Fresh to market, Mask Series No. 18 was created in 1994, the first year of Zeng Fanzhi’s acclaimed Mask series. The museum-quality painting comes from one private owner who acquired the piece from Zeng’s first solo exhibition at Hanart TZ Gallery in 1995. Notably, the pose of the figure in the present work recalls Auguste Rodin’s The Thinker. The ochre/maroon background is distinctive for the early Mask works, creating a red-on-red effect with the visceral hue of the figure’s face and hands, which recall the red fleshy tones of Zeng’s preceding Meat and Hospital series. This masterwork is of a calibre that is extremely rarely seen in the market.

Zhang Xiaogang, Bloodline: Mother and Son No.1
1993, oil and photo collage on canvas. 115 by 146 cm. 45¼ by 57 ½ in.
Est.
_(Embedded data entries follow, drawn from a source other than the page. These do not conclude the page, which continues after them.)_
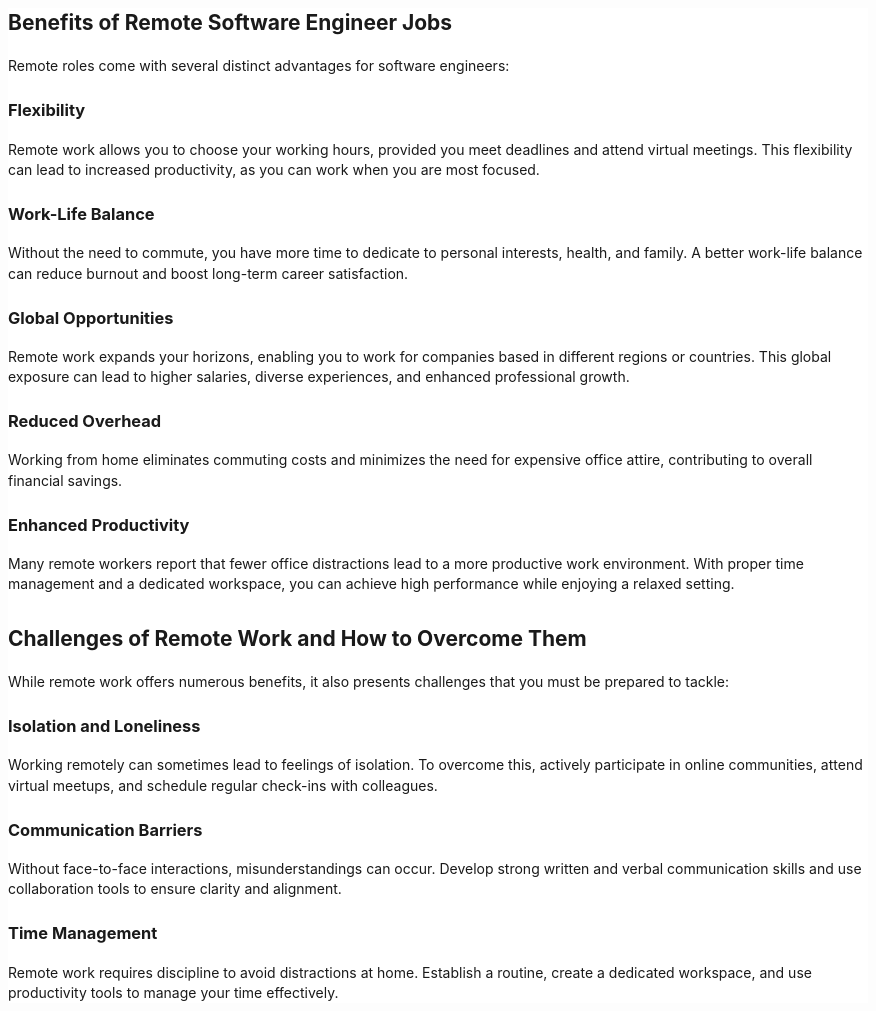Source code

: ## Benefits of Remote Software Engineer Jobs

Remote roles come with several distinct advantages for software engineers:

### Flexibility

Remote work allows you to choose your working hours, provided you meet deadlines and attend virtual meetings. This flexibility can lead to increased productivity, as you can work when you are most focused.

### Work-Life Balance

Without the need to commute, you have more time to dedicate to personal interests, health, and family. A better work-life balance can reduce burnout and boost long-term career satisfaction.

### Global Opportunities

Remote work expands your horizons, enabling you to work for companies based in different regions or countries. This global exposure can lead to higher salaries, diverse experiences, and enhanced professional growth.

### Reduced Overhead

Working from home eliminates commuting costs and minimizes the need for expensive office attire, contributing to overall financial savings.

### Enhanced Productivity

Many remote workers report that fewer office distractions lead to a more productive work environment. With proper time management and a dedicated workspace, you can achieve high performance while enjoying a relaxed setting.

## Challenges of Remote Work and How to Overcome Them

While remote work offers numerous benefits, it also presents challenges that you must be prepared to tackle:

### Isolation and Loneliness

Working remotely can sometimes lead to feelings of isolation. To overcome this, actively participate in online communities, attend virtual meetups, and schedule regular check-ins with colleagues.

### Communication Barriers

Without face-to-face interactions, misunderstandings can occur. Develop strong written and verbal communication skills and use collaboration tools to ensure clarity and alignment.

### Time Management

Remote work requires discipline to avoid distractions at home. Establish a routine, create a dedicated workspace, and use productivity tools to manage your time effectively.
HK$ 25,000,000 – 35,000,000 / US$ 3,230,000 – 4,520,000

Created in 1993, Bloodline: Mother & Son No. 1 is an incomparable masterwork and the very first work of Zhang Xiaogang’s seminal Bloodline series. The historically important and highly personal painting bears extensive publication records, and has only 3 comparable works from 1993, 2 of which reside in museum collections. Internationally acclaimed and exhibited at prestigious biennales in the mid-1990s, Zhang’s photography-inspired Bloodline aesthetic enlivens the past with painterly ambiguity, interrogating notions of subjectivity and selfhood within the complex construction of modern China’s identity.

Fang Lijun, 1993.4
1993, acrylic on canvas, 180 by 230 cm. 70⅞ by 90 ½ in.
Est. HK$ 19,000,000 – 29,000,000 / US$ 2,450,000 –3,740,000
Liu Xiaodong, Sons
1995, oil on canvas, 136.6 by 151.6 cm. 53¾ by 59⅝ in.